EXTRACTED INFORMATION:
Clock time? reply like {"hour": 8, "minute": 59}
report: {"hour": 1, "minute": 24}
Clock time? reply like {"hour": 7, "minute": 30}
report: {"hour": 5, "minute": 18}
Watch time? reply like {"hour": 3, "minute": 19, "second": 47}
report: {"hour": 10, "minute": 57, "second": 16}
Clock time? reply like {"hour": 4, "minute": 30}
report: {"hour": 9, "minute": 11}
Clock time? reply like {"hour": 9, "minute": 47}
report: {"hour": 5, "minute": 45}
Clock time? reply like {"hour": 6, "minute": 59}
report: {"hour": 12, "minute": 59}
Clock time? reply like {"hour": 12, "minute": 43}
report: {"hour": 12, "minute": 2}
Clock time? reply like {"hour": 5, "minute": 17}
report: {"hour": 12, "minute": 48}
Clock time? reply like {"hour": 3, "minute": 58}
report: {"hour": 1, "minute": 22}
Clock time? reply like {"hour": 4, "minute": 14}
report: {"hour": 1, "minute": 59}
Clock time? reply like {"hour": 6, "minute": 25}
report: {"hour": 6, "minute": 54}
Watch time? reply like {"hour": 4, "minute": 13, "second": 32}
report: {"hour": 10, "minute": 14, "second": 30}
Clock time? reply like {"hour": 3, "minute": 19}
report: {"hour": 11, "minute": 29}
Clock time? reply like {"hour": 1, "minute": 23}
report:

STATED EXERCISE: Rewrite the data above, changing every "reply like" to "respond in the form" and leaving everything else as it is.

ANSWER FOR THIS EXERCISE:
Clock time? respond in the form {"hour": 8, "minute": 59}
report: {"hour": 1, "minute": 24}
Clock time? respond in the form {"hour": 7, "minute": 30}
report: {"hour": 5, "minute": 18}
Watch time? respond in the form {"hour": 3, "minute": 19, "second": 47}
report: {"hour": 10, "minute": 57, "second": 16}
Clock time? respond in the form {"hour": 4, "minute": 30}
report: {"hour": 9, "minute": 11}
Clock time? respond in the form {"hour": 9, "minute": 47}
report: {"hour": 5, "minute": 45}
Clock time? respond in the form {"hour": 6, "minute": 59}
report: {"hour": 12, "minute": 59}
Clock time? respond in the form {"hour": 12, "minute": 43}
report: {"hour": 12, "minute": 2}
Clock time? respond in the form {"hour": 5, "minute": 17}
report: {"hour": 12, "minute": 48}
Clock time? respond in the form {"hour": 3, "minute": 58}
report: {"hour": 1, "minute": 22}
Clock time? respond in the form {"hour": 4, "minute": 14}
report: {"hour": 1, "minute": 59}
Clock time? respond in the form {"hour": 6, "minute": 25}
report: {"hour": 6, "minute": 54}
Watch time? respond in the form {"hour": 4, "minute": 13, "second": 32}
report: {"hour": 10, "minute": 14, "second": 30}
Clock time? respond in the form {"hour": 3, "minute": 19}
report: {"hour": 11, "minute": 29}
Clock time? respond in the form {"hour": 1, "minute": 23}
report:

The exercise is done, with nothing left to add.